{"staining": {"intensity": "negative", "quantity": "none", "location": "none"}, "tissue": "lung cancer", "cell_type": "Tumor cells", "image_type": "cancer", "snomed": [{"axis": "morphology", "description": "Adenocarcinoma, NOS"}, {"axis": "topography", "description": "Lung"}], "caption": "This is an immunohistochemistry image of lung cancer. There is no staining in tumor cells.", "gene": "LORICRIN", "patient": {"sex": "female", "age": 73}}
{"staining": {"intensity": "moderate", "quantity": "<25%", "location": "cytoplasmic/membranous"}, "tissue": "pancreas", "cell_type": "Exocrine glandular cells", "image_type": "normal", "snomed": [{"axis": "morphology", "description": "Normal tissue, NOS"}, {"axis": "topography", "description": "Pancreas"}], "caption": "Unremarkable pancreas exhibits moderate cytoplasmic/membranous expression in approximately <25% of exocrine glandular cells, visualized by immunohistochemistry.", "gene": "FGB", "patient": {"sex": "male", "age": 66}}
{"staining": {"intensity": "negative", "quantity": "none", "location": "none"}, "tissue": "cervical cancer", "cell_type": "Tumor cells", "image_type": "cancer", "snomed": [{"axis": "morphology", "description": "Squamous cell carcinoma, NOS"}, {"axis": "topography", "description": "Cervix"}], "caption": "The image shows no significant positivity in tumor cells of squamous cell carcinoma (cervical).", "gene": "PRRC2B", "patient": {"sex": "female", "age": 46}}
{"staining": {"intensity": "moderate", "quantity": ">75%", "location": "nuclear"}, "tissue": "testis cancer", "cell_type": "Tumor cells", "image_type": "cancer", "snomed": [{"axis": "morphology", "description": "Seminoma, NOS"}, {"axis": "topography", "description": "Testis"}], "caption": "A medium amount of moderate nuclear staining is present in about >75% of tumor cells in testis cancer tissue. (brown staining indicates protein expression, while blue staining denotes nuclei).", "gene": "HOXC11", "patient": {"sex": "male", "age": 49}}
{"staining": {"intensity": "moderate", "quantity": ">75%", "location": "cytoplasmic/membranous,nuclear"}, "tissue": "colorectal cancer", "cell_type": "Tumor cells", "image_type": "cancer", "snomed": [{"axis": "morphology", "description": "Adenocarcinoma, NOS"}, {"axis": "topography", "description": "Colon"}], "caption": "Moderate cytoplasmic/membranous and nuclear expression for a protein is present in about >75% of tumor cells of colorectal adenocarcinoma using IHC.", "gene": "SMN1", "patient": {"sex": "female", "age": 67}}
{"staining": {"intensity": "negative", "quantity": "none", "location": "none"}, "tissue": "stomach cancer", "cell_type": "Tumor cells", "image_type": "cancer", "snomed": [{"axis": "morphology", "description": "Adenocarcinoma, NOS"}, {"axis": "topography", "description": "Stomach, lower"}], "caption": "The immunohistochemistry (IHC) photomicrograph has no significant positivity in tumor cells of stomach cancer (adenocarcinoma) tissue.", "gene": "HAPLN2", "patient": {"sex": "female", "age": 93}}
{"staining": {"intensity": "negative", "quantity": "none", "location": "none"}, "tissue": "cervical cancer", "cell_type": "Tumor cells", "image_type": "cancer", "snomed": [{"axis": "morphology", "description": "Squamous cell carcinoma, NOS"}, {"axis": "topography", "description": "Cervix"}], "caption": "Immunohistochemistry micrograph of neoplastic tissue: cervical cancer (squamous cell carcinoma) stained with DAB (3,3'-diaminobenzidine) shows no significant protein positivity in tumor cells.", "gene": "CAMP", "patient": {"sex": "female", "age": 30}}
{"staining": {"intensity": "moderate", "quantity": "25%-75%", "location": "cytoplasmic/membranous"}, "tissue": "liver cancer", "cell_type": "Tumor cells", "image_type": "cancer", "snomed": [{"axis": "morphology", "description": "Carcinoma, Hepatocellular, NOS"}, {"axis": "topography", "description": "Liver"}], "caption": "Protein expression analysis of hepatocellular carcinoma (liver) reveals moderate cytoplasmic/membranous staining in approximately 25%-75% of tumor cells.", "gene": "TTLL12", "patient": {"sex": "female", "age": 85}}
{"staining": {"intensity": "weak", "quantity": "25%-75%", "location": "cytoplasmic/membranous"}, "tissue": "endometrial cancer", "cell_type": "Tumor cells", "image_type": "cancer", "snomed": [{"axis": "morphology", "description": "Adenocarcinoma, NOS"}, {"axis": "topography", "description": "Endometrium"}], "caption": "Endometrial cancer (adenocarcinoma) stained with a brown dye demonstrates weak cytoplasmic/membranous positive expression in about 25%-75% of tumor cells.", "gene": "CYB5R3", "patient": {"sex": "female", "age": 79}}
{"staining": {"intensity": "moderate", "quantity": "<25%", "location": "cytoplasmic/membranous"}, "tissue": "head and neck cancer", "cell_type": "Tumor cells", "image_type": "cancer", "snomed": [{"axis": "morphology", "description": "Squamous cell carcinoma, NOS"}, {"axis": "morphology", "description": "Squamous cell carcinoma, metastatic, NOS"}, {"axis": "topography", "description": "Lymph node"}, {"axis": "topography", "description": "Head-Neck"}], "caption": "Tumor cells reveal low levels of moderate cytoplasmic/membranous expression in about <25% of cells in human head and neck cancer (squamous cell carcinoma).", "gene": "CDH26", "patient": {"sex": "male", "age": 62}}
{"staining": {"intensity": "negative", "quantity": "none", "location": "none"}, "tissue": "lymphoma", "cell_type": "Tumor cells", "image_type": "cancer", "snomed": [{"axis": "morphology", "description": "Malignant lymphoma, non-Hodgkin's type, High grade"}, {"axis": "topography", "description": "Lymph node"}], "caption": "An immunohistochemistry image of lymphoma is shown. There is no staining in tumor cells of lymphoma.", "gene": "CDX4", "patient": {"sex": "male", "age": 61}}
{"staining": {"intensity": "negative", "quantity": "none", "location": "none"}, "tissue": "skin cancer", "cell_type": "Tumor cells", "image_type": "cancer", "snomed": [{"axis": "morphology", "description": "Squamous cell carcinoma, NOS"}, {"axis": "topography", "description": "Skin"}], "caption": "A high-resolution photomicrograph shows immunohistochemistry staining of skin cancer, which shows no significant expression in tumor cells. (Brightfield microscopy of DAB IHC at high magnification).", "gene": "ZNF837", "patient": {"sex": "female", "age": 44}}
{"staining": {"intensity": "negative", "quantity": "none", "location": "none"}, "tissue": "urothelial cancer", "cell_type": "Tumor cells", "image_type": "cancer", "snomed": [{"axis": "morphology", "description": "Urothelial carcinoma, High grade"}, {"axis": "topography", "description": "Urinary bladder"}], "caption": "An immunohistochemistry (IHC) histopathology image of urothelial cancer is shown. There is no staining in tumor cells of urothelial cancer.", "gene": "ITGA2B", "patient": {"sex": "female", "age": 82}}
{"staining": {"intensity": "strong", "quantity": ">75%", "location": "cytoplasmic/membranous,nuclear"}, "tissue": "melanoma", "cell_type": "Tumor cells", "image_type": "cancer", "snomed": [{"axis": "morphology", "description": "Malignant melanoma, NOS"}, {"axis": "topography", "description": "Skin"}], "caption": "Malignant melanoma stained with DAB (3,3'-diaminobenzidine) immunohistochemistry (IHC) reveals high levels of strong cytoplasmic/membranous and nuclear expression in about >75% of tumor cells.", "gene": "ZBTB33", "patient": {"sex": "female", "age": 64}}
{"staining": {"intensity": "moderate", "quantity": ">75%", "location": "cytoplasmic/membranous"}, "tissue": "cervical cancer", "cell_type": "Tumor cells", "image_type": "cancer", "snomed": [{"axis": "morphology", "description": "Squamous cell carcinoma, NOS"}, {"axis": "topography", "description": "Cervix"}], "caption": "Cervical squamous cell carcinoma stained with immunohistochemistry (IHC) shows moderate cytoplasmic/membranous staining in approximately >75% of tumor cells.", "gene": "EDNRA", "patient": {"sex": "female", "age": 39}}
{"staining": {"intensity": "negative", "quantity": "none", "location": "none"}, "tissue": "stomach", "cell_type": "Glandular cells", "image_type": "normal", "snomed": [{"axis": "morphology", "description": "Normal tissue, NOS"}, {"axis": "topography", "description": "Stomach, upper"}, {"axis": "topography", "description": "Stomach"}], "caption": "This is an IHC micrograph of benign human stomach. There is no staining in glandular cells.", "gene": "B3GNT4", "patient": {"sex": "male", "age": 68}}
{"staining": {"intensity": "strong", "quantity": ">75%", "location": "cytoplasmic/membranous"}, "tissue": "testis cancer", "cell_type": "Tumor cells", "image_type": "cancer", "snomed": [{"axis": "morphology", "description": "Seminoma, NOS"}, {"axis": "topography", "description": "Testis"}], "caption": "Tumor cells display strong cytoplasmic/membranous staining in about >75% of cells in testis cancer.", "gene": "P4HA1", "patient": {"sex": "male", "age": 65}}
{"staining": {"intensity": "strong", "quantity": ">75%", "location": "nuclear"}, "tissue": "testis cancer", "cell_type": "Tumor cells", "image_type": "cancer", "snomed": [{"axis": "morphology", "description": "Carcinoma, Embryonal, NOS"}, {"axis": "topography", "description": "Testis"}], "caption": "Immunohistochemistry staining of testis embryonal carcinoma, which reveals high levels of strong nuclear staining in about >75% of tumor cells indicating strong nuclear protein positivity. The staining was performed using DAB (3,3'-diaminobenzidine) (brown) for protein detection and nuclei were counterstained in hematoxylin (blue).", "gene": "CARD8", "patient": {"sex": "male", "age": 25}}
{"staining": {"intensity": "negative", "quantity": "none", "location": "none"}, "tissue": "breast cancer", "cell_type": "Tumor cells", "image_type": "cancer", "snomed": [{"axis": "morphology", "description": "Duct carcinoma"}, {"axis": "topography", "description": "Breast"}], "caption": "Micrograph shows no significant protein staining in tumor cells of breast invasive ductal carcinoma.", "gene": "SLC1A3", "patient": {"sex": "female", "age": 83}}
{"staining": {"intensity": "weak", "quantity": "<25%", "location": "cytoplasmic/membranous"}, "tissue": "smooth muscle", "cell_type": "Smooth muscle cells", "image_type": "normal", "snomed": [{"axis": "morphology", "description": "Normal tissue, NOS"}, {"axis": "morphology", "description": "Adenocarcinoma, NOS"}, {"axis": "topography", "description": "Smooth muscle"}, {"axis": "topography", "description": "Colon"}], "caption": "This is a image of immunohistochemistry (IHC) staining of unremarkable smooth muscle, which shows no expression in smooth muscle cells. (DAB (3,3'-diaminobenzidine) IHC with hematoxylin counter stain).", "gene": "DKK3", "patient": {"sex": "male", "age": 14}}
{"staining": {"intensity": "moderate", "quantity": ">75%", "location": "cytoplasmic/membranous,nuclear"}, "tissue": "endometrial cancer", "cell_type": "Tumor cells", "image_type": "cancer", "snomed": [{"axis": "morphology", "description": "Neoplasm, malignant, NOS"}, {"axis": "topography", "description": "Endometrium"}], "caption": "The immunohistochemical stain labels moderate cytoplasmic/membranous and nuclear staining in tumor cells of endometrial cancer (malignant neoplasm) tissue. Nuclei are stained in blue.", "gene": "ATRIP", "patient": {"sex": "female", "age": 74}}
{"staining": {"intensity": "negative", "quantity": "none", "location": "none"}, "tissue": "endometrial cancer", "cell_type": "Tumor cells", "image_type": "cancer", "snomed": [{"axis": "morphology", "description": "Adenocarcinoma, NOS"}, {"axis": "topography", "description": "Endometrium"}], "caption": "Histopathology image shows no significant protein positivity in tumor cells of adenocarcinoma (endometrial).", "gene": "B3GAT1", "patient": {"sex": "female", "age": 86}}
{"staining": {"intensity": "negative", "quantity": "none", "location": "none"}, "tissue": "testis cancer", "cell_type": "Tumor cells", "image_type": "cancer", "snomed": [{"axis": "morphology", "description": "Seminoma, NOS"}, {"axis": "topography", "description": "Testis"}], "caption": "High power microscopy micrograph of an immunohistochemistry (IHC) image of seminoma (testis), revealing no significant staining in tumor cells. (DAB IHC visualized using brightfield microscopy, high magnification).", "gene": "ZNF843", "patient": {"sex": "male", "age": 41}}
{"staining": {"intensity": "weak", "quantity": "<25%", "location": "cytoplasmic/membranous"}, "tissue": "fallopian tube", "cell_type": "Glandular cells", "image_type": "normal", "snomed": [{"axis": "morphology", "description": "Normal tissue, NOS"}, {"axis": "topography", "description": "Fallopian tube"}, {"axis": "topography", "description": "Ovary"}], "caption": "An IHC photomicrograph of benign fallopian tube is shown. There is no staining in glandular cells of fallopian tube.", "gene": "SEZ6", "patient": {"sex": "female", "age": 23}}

• **What to do**:
Please repeat word for word the lines above that run from the beginning through the line containing "pancreas exhibits moderate", keeping both the first and that last line.

• **Problem solution**:
{"staining": {"intensity": "negative", "quantity": "none", "location": "none"}, "tissue": "lung cancer", "cell_type": "Tumor cells", "image_type": "cancer", "snomed": [{"axis": "morphology", "description": "Adenocarcinoma, NOS"}, {"axis": "topography", "description": "Lung"}], "caption": "This is an immunohistochemistry image of lung cancer. There is no staining in tumor cells.", "gene": "LORICRIN", "patient": {"sex": "female", "age": 73}}
{"staining": {"intensity": "moderate", "quantity": "<25%", "location": "cytoplasmic/membranous"}, "tissue": "pancreas", "cell_type": "Exocrine glandular cells", "image_type": "normal", "snomed": [{"axis": "morphology", "description": "Normal tissue, NOS"}, {"axis": "topography", "description": "Pancreas"}], "caption": "Unremarkable pancreas exhibits moderate cytoplasmic/membranous expression in approximately <25% of exocrine glandular cells, visualized by immunohistochemistry.", "gene": "FGB", "patient": {"sex": "male", "age": 66}}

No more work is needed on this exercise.